(Assignment) Take each line of the data that contains the string "linecap" and copy it.

****************************************

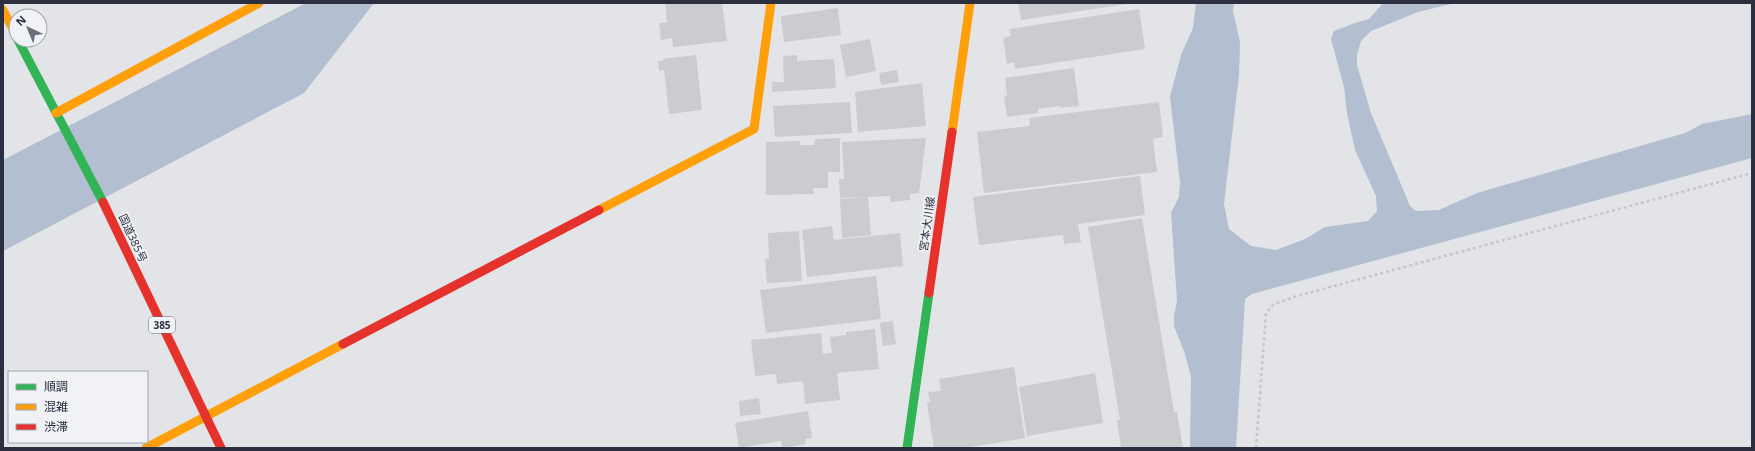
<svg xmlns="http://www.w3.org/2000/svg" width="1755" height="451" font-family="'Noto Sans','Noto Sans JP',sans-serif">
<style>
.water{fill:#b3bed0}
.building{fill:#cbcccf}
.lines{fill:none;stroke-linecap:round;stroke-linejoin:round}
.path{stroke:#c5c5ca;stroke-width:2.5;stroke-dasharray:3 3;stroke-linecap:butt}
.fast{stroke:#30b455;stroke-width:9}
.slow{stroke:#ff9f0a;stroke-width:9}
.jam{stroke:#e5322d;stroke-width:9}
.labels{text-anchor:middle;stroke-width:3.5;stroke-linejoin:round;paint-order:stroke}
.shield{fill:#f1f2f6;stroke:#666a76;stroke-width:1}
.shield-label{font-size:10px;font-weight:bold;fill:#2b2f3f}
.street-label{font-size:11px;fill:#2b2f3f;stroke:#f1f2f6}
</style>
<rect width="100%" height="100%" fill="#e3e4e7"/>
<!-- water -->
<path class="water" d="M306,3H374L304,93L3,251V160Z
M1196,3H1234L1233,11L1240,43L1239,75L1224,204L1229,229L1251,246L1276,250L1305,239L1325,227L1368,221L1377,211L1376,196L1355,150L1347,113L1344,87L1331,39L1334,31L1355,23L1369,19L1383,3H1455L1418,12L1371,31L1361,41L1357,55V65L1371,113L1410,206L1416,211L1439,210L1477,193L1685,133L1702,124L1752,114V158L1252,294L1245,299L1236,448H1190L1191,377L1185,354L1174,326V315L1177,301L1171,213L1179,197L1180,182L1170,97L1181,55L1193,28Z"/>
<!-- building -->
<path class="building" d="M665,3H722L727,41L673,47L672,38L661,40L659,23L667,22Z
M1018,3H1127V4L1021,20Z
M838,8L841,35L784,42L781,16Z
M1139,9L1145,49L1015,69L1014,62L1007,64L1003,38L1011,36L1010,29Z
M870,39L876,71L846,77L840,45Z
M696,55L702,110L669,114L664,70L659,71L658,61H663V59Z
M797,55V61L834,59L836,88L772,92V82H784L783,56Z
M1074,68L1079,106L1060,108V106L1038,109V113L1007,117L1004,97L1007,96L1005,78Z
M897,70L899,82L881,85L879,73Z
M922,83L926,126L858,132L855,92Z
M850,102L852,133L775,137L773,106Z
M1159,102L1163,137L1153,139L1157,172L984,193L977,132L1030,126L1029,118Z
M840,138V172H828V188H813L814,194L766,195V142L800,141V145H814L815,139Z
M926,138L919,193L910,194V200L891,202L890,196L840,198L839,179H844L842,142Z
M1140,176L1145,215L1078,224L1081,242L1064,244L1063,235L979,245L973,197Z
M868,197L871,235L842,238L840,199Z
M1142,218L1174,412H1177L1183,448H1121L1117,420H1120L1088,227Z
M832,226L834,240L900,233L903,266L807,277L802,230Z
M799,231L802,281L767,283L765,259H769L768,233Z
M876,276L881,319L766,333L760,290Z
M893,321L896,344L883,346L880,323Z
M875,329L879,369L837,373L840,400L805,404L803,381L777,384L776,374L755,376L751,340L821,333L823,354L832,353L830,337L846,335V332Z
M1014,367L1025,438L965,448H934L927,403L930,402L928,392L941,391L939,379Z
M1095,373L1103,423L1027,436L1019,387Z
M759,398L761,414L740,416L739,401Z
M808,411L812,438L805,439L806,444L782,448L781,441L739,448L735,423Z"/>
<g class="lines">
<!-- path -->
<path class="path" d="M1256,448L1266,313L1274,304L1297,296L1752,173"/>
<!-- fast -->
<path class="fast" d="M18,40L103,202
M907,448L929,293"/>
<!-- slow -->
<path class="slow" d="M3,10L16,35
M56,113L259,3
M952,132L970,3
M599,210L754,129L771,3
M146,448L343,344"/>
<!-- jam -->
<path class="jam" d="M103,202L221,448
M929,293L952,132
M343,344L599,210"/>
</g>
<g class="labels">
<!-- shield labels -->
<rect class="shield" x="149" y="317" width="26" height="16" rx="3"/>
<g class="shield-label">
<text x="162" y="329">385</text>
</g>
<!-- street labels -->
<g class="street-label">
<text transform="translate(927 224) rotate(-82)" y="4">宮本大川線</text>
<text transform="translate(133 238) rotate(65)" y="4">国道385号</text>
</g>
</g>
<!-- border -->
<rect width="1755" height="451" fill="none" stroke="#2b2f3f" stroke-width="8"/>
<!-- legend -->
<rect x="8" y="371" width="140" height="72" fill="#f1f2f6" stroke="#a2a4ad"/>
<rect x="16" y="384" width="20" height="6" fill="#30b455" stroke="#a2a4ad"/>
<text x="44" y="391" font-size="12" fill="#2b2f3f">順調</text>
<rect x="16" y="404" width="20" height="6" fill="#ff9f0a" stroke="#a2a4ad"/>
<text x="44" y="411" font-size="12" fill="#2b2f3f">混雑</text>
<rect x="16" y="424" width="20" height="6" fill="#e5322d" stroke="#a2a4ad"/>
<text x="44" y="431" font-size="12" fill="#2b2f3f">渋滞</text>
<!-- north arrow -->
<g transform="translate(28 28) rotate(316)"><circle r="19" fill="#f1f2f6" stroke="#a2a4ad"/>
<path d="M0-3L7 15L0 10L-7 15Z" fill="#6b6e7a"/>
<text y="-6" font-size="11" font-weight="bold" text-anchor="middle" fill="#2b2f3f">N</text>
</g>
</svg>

****************************************

(Output of the task)
.lines{fill:none;stroke-linecap:round;stroke-linejoin:round}
.path{stroke:#c5c5ca;stroke-width:2.5;stroke-dasharray:3 3;stroke-linecap:butt}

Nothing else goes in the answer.